Lo menos que podemos exigir en la sociedad actual, en la que tanto alardeamos de “lo políticamente correcto”, es que respetemos los valores de las “cosas sagradas” en el sentido en el que lo utiliza Durkheim y que encontramos de muchas formas en la vida cotidiana. Tengamos en cuenta que lo “sagrado” no se limita al ámbito religioso, sino que aparece también y de manera permanente, en el mundo secular de todos los tiempos.

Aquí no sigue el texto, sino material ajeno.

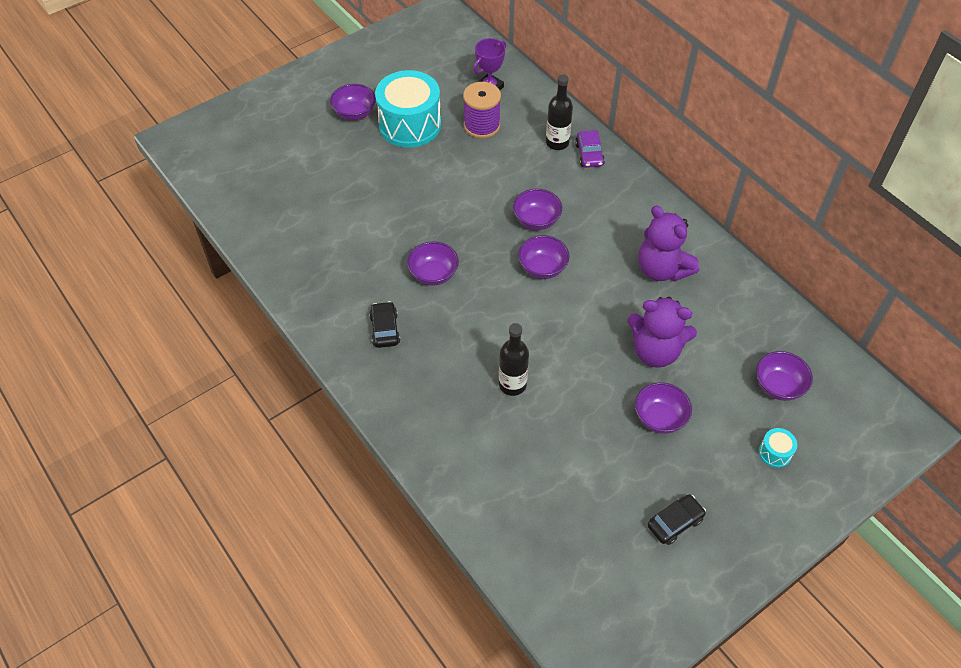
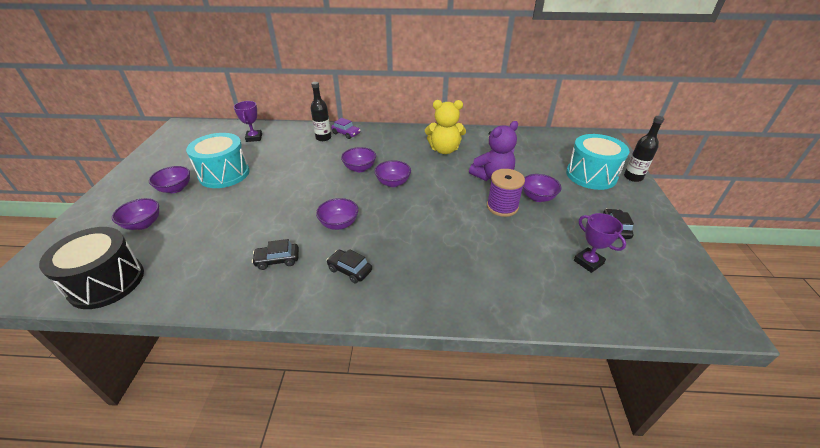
camera: 50 degrees left, 15 degrees down
purple spool [463,82,501,138] -> purple spool moved to [487,169,525,217]
black bottle [499,323,529,396] -> black bottle moved to [624,116,664,182]
purple teddy bear [638,205,699,282] -> yellow teddy bear [425,100,466,154]
purple bowl [756,351,813,401] -> purple bowl moved to [112,198,159,230]
turquoise drum [759,428,797,468] -> turquoise drum [566,134,629,190], size x2.43
none -> black drum [39,227,144,309]
none -> black car [252,239,299,270]
none -> purple trophy [574,213,626,273]

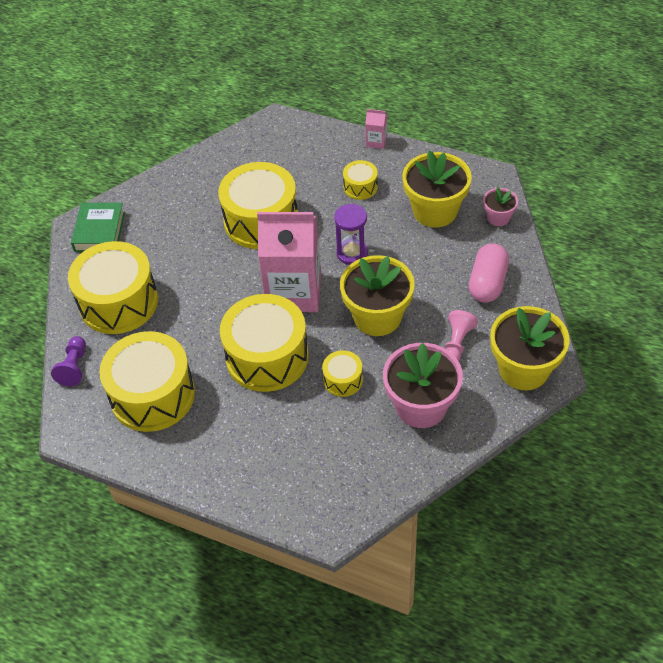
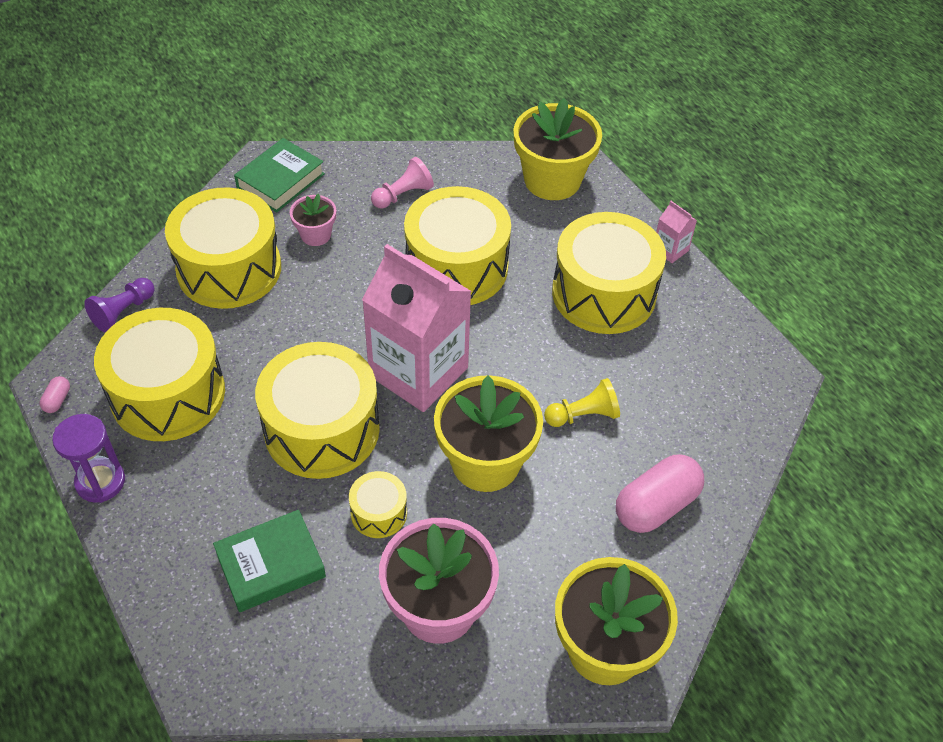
camera: 30 degrees right, 0 degrees up
purple hourglass [334,204,368,265] -> purple hourglass moved to [52,414,125,503]
yellow drum [343,160,378,200] -> yellow drum [552,212,666,334], size x2.14
yellow flower pot [402,150,472,228] -> yellow flower pot moved to [513,98,602,200]
pink pawn [445,310,478,361] -> pink pawn moved to [371,157,434,209]
pink flower pot [483,187,518,226] -> pink flower pot moved to [290,194,336,246]
none -> pink capsule [39,376,70,413]
none -> green book [213,510,326,612]
none -> yellow pawn [544,378,620,427]

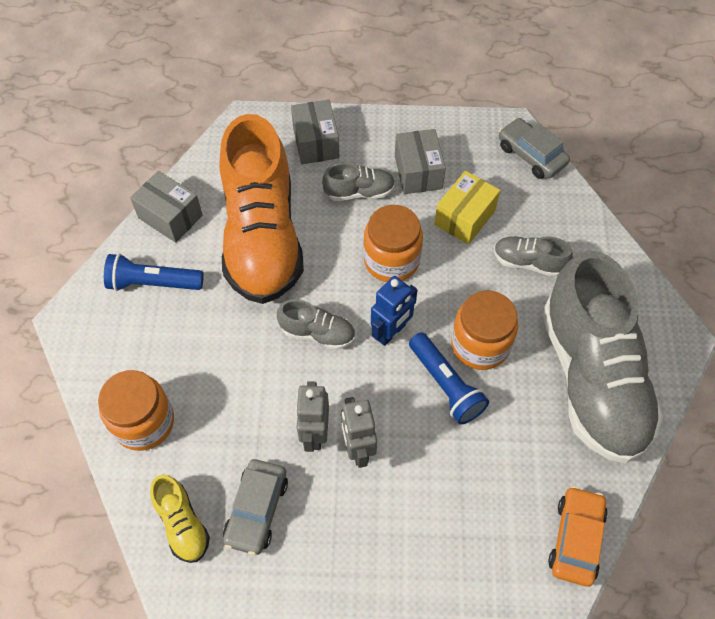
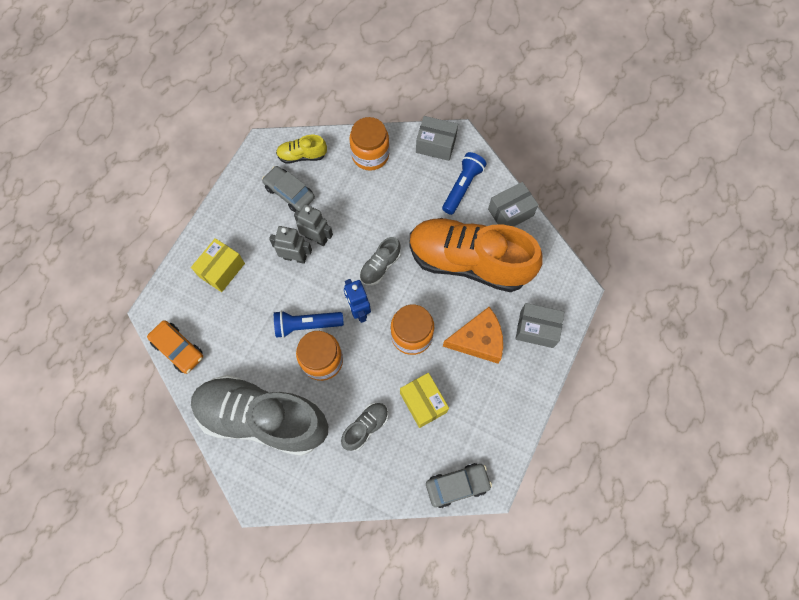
camera: 115 degrees right, 10 degrees up
grey shoe [322,163,395,201] -> orange cheese [443,307,503,363]
grey box [395,129,446,194] -> grey box moved to [416,116,458,161]
none -> yellow box [191,238,245,292]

Sagrados son esas series de valores en los que, solidariamente, nos sentimos vitalmente adheridos y, por lo tanto, identificados: son partes vitales de nuestra existencia humana personal, familiar y colectiva. Sagrados son los rasgos que constituyen y fortalecen nuestra identidad personal y social, sagrados son los caracteres que nos hacen ser nosotros mismos y que, por lo tanto, deben ser reconocidos y respetados. Sagrados son nuestro origen y nuestra historia común que, como es obvio, no dependen de nosotros, pero que generan unos vínculos y unos compromisos de respeto y colaboración mutua.
Esta reflexión tan elemental se me ha ocurrido al tener noticias de la polvareda agresiva que ha levantado la confesión verdadera o falsa –es lo mismo- de un personaje que se declaraba “gay”. En mi opinión, los que han reaccionado con rabia o con humor –“mal humor”- contra la condición social, familiar o personal de ese hipotético ciudadano han mostrado exclusivamente su incontenible y canallesca agresividad y sus maneras ilusorias de se sentirse fuertes para abusar de los seres que ellos erróneamente consideran débiles o inferiores. Mofarse de los homosexuales, de las mujeres o de los negros, por ejemplo, con la intención de ridiculizarlos, humillarlos, escarnecerlos o menospreciarlos, es intentar desposeerlos de su dignidad, el bien más valioso y más sagrado que poseemos los seres humanos. Esas agresiones, por muy “graciosas” que a algunos puedan parecerles, es simplemente la demostración de la propia indignidad.